Market Trends: By analyzing expenditure data over time, businesses can spot trends in consumer behavior, which can inform strategic planning and investment decisions.
Budget Planning: For policymakers and organizations, this data aids in budget allocation and financial planning, ensuring that funding aligns with actual consumer needs and priorities.
Competitive Advantage: Companies can gain insights into competitors’ market positions by understanding where consumers are spending their money, enabling them to adjust their strategies accordingly.
region_mapping = {
1: 'I', # Region I - Ilocos
2: 'II', # Region II - Cagayan Valley
3: 'III', # Region III - Central Luzon
4: 'IV-A', # Region IV-A - CALABARZON
5: 'V', # Region V - Bicol
6: 'VI', # Region VI - Western Visayas
7: 'VII', # Region VII - Central Visayas
8: 'VIII', # Region VIII - Eastern Visayas
9: 'IX', # Region IX - Zamboanga Peninsula
10: 'X', # Region X - Northern Mindanao
11: 'XI', # Region XI - Davao
12: 'XII', # Region XII - SOCCSKSARGEN
13: 'NCR', # National Capital Region
14: 'CAR', # Cordillera Administrative Region
15: 'ARMM', # Bangsamoro Autonomous Region in Muslim Mindanao
16: 'XIII', # Region XIII - Caraga
17: 'IV-B', # Region IV-B - MIMAROPA
18: 'XVIII' # Region XVIII - Negros Island Region
}
import seaborn as sns
# Calculate average house rent by region (keep using integer values)
average_rent_by_region = fies_df.groupby('region_with_nir')['house_rent_rental_value'].mean().reset_index()
# Rename the region index using the mapping
average_rent_by_region_friendly = average_rent_by_region.rename(columns={'region_with_nir': 'region_index'})
average_rent_by_region_friendly['region_with_nir'] = average_rent_by_region_friendly['region_index'].map(region_mapping)
# Sort values for better visualization
average_rent_by_region_friendly = average_rent_by_region_friendly.sort_values(by='house_rent_rental_value')
plt.figure(figsize=(12, 6))
sns.barplot(x='region_with_nir', y='house_rent_rental_value', data=average_rent_by_region_friendly)
plt.title('Average House Rent/Rental Value by Region', fontsize=16)
plt.xlabel('Region', fontsize=14)
plt.ylabel('Average Rental Value', fontsize=14)
plt.show()
+++
#### [BRIEF 1]
Rewrite the records as a Markdown table with the columns "Row" and "Line", one numbered row per line and no rows for blank lines. Begin at the first line of the records and stop after the line that contains "The green leaf".

#### [Stored data entries]
+++
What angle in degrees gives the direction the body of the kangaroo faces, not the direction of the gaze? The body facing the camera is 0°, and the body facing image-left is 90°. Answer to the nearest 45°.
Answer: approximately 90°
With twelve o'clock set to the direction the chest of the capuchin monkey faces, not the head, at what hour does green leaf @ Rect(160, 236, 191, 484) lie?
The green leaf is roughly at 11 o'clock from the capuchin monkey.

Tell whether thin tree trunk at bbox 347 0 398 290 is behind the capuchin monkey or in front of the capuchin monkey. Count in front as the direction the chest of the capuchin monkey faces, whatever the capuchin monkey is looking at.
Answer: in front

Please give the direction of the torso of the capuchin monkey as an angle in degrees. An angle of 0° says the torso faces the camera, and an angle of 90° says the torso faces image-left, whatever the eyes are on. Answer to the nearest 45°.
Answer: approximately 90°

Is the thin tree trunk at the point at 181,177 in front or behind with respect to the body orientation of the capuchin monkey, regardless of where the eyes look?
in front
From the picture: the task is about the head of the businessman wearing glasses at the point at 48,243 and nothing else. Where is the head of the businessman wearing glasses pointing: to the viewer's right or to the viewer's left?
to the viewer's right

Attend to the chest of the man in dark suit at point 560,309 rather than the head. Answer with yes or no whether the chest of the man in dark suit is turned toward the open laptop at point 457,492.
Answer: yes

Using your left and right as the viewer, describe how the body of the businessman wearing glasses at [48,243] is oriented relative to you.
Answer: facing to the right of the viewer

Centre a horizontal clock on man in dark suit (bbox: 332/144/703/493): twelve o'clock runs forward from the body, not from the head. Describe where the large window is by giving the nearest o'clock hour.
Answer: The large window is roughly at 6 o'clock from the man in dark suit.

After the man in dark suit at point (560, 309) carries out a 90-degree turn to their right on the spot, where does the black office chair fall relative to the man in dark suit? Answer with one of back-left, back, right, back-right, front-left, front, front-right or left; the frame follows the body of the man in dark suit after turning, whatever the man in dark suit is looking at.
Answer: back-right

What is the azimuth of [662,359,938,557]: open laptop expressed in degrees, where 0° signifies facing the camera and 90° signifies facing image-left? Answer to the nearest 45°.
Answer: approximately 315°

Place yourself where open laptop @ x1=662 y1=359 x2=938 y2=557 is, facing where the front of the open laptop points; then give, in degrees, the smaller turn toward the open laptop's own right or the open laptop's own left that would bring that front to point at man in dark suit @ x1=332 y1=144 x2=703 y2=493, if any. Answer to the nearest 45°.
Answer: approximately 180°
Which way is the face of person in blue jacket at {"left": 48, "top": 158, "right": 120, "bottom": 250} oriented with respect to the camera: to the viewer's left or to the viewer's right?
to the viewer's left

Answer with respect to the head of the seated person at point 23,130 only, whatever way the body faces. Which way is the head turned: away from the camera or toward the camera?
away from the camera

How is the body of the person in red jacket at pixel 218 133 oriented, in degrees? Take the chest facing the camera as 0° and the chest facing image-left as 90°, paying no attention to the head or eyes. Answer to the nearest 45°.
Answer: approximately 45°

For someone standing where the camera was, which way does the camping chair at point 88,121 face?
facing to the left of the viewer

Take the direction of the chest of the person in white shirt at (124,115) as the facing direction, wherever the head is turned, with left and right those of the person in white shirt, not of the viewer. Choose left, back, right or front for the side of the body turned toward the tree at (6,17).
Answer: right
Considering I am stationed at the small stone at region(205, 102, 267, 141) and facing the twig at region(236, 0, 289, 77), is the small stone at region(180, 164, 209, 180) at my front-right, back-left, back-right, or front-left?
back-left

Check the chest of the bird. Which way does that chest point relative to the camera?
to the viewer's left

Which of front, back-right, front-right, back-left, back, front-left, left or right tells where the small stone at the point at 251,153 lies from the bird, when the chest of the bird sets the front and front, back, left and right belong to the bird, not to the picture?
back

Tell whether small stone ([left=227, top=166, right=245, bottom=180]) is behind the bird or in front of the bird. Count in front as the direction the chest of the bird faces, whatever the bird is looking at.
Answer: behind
+++
#### [BRIEF 2]
Extend the text on expenditure data and average house rent by region, picking up right after its final line.

#### [EXERCISE RESPONSE 1]
| Row | Line |
|---|---|
| 1 | What angle in degrees gives the direction the body of the kangaroo faces, not the direction of the gaze? The body facing the camera is 0°, and the body facing image-left is 90°. Answer to the nearest 45°. |
| 2 | Answer: approximately 90° |
| 3 | With twelve o'clock set to the direction the chest of the capuchin monkey faces, not the head, at what hour does green leaf @ Rect(160, 236, 191, 484) lie? |
| 4 | The green leaf is roughly at 11 o'clock from the capuchin monkey. |

#### [EXERCISE RESPONSE 2]
Justification:
- We used a map to display in the graph the regions number specifically instead of the original 0-17 values which can cause confusions as there are regions such as NCR that is not numbered like region 1, 2, and so on. The region names are based on the PSA's record of 'Summary of Changes made in the Philippines Standard Geographic Code Since 2001'. In this record, the code for each region is showed by the code's first two digits. For instance, Region 9 starting code is 09 followed by the more specific place (municipality / city).
Insights:
Investment Decisions: The average rental values provide critical insights for potential investors looking to purchase properties, as they highlight regions with higher or lower rental income potential. for example, NCR has the highest average of house rent which can mean the demand for a place to stay in NCR is higher compared to other regions.
Regional Differences: The visualization illustrates the disparities in housing rental values across different regions, aiding in identifying profitable investment areas.
# Convert the relevant columns to numeric, forcing non-numeric values to NaN
fies_df['total_household_income'] = pd.to_numeric(fies_df['total_household_income'], errors='coerce')
fies_df['total_household_disbursements'] = pd.to_numeric(fies_df['total_household_disbursements'], errors='coerce')
# Group the data by family size and calculate the mean for income and disbursements
grouped_data = fies_df.groupby('family_size').agg({
'total_household_income': 'mean',
'total_household_disbursements': 'mean'
}).reset_index()
# Plot the grouped bar chart with thinner bars
plt.figure(figsize=(18, 6))
bar_width = 0.2 # Adjust this value for thinner bars
# Plot Total Income
plt.bar(grouped_data['family_size'] - bar_width/2, grouped_data['total_household_income'],
width=bar_width, label='Total Income', color='skyblue')
# Plot Total Disbursements
plt.bar(grouped_data['family_size'] + bar_width/2, grouped_data['total_household_disbursements'],
width=bar_width, label='Total Disbursements', color='salmon')
plt.xlabel('Family Size')
plt.ylabel('Amount (mean)')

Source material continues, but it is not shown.